• _REQUIRED WORK_: Format the lines from the one containing "Gönül Dostlarımız" down to the one containing "tocados. Nos hemos" as a Markdown table, with the row number in column n and the line in column Line. Leave out blank lines.

(Transcribed page contents)

=======

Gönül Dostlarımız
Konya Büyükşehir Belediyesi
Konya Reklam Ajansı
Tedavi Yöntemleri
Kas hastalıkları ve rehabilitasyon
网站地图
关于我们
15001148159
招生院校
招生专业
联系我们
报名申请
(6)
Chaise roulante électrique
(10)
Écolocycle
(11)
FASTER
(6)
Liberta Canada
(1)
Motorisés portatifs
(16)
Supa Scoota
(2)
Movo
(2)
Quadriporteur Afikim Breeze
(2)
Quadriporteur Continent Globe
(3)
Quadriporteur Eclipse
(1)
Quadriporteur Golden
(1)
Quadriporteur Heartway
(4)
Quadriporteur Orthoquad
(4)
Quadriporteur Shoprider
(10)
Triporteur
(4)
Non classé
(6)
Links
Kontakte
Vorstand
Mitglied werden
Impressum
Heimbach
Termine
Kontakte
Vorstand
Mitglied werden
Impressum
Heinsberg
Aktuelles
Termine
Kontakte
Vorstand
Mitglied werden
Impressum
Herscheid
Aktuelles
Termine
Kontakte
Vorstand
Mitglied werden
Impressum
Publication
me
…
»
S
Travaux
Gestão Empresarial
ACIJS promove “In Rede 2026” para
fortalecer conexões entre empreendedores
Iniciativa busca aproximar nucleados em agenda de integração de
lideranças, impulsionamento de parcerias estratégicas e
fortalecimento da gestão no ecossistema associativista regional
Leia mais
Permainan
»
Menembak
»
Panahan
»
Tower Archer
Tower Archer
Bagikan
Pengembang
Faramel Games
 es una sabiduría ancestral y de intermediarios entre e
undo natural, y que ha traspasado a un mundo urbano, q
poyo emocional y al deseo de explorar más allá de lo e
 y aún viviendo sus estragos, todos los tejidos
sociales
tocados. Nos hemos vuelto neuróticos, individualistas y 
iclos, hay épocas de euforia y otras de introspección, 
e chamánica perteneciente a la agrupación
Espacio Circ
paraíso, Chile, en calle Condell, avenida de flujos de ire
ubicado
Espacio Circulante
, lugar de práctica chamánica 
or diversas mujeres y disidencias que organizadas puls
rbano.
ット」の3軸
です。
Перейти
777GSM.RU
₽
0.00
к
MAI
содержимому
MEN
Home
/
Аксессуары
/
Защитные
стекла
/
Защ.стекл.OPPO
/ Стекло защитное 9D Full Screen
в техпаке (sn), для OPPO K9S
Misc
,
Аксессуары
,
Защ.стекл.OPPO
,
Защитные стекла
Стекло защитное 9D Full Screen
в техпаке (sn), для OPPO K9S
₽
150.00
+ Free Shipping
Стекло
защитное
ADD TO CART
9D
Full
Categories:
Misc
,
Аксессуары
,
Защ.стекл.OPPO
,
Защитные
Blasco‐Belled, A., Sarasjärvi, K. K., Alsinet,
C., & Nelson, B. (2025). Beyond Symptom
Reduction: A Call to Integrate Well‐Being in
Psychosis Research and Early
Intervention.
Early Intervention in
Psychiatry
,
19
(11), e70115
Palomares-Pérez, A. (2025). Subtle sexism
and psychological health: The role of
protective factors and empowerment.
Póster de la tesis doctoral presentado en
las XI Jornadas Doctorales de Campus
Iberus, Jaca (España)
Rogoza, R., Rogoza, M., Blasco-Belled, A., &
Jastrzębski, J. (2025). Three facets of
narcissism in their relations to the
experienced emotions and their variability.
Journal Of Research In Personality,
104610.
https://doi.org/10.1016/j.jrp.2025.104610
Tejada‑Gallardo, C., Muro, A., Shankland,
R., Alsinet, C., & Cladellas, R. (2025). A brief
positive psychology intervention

=======

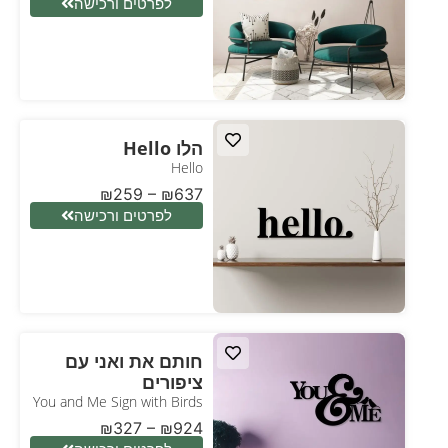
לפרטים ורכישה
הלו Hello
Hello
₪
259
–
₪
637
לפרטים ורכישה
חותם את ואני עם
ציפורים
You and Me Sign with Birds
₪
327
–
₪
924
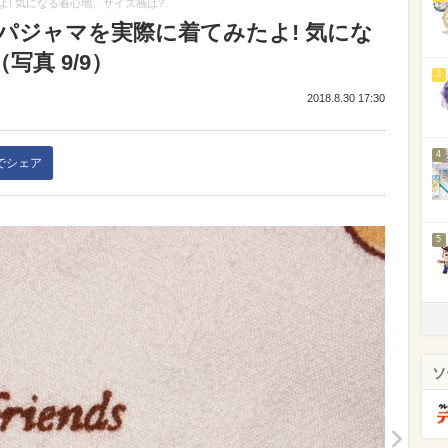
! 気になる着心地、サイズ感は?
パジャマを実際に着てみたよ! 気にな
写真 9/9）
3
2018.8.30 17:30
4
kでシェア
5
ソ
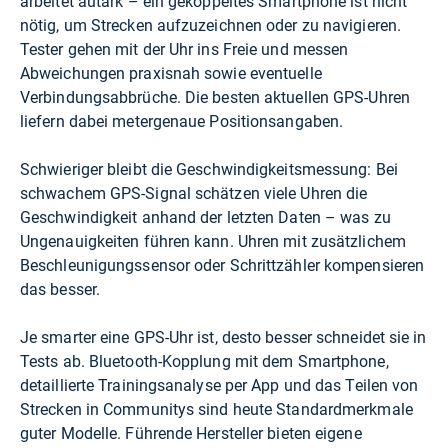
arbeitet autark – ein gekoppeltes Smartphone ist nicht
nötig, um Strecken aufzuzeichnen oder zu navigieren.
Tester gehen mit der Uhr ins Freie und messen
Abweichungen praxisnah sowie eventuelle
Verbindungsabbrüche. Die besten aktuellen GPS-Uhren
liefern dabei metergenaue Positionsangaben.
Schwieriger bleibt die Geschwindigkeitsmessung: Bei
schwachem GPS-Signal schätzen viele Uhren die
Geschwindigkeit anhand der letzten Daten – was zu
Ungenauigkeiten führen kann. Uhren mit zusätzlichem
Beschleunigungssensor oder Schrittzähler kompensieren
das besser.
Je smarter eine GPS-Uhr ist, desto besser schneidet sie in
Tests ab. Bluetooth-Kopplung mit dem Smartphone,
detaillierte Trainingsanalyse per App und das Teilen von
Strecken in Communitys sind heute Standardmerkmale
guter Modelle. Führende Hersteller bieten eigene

=======

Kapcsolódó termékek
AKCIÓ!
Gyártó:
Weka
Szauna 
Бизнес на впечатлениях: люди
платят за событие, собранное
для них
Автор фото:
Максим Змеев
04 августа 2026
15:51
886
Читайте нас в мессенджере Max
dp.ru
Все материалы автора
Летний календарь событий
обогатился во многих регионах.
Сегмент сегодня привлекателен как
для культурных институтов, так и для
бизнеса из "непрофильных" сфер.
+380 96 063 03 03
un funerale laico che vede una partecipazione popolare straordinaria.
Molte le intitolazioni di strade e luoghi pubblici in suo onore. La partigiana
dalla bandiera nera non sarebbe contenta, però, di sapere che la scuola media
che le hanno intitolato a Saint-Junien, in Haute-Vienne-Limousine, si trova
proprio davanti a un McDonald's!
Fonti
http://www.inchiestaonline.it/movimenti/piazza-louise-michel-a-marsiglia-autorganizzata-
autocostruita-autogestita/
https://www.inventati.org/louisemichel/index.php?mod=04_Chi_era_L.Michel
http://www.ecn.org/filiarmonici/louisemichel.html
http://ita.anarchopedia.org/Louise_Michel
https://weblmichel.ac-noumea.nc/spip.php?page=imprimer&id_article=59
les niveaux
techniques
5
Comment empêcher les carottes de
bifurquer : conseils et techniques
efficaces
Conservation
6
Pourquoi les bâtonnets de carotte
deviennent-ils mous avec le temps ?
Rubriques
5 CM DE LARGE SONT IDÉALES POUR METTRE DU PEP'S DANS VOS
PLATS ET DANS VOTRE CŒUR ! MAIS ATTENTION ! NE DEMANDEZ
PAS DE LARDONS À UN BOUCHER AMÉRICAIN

=======

• _ANSWER FOR THIS EXERCISE_:
| n | Line |
|---|---|
| 1 | Gönül Dostlarımız |
| 2 | Konya Büyükşehir Belediyesi |
| 3 | Konya Reklam Ajansı |
| 4 | Tedavi Yöntemleri |
| 5 | Kas hastalıkları ve rehabilitasyon |
| 6 | 网站地图 |
| 7 | 关于我们 |
| 8 | 15001148159 |
| 9 | 招生院校 |
| 10 | 招生专业 |
| 11 | 联系我们 |
| 12 | 报名申请 |
| 13 | (6) |
| 14 | Chaise roulante électrique |
| 15 | (10) |
| 16 | Écolocycle |
| 17 | (11) |
| 18 | FASTER |
| 19 | (6) |
| 20 | Liberta Canada |
| 21 | (1) |
| 22 | Motorisés portatifs |
| 23 | (16) |
| 24 | Supa Scoota |
| 25 | (2) |
| 26 | Movo |
| 27 | (2) |
| 28 | Quadriporteur Afikim Breeze |
| 29 | (2) |
| 30 | Quadriporteur Continent Globe |
| 31 | (3) |
| 32 | Quadriporteur Eclipse |
| 33 | (1) |
| 34 | Quadriporteur Golden |
| 35 | (1) |
| 36 | Quadriporteur Heartway |
| 37 | (4) |
| 38 | Quadriporteur Orthoquad |
| 39 | (4) |
| 40 | Quadriporteur Shoprider |
| 41 | (10) |
| 42 | Triporteur |
| 43 | (4) |
| 44 | Non classé |
| 45 | (6) |
| 46 | Links |
| 47 | Kontakte |
| 48 | Vorstand |
| 49 | Mitglied werden |
| 50 | Impressum |
| 51 | Heimbach |
| 52 | Termine |
| 53 | Kontakte |
| 54 | Vorstand |
| 55 | Mitglied werden |
| 56 | Impressum |
| 57 | Heinsberg |
| 58 | Aktuelles |
| 59 | Termine |
| 60 | Kontakte |
| 61 | Vorstand |
| 62 | Mitglied werden |
| 63 | Impressum |
| 64 | Herscheid |
| 65 | Aktuelles |
| 66 | Termine |
| 67 | Kontakte |
| 68 | Vorstand |
| 69 | Mitglied werden |
| 70 | Impressum |
| 71 | Publication |
| 72 | me |
| 73 | … |
| 74 | » |
| 75 | S |
| 76 | Travaux |
| 77 | Gestão Empresarial |
| 78 | ACIJS promove “In Rede 2026” para |
| 79 | fortalecer conexões entre empreendedores |
| 80 | Iniciativa busca aproximar nucleados em agenda de integração de |
| 81 | lideranças, impulsionamento de parcerias estratégicas e |
| 82 | fortalecimento da gestão no ecossistema associativista regional |
| 83 | Leia mais |
| 84 | Permainan |
| 85 | » |
| 86 | Menembak |
| 87 | » |
| 88 | Panahan |
| 89 | » |
| 90 | Tower Archer |
| 91 | Tower Archer |
| 92 | Bagikan |
| 93 | Pengembang |
| 94 | Faramel Games |
| 95 |  es una sabiduría ancestral y de intermediarios entre e |
| 96 | undo natural, y que ha traspasado a un mundo urbano, q |
| 97 | poyo emocional y al deseo de explorar más allá de lo e |
| 98 |  y aún viviendo sus estragos, todos los tejidos |
| 99 | sociales |
| 100 | tocados. Nos hemos vuelto neuróticos, individualistas y  |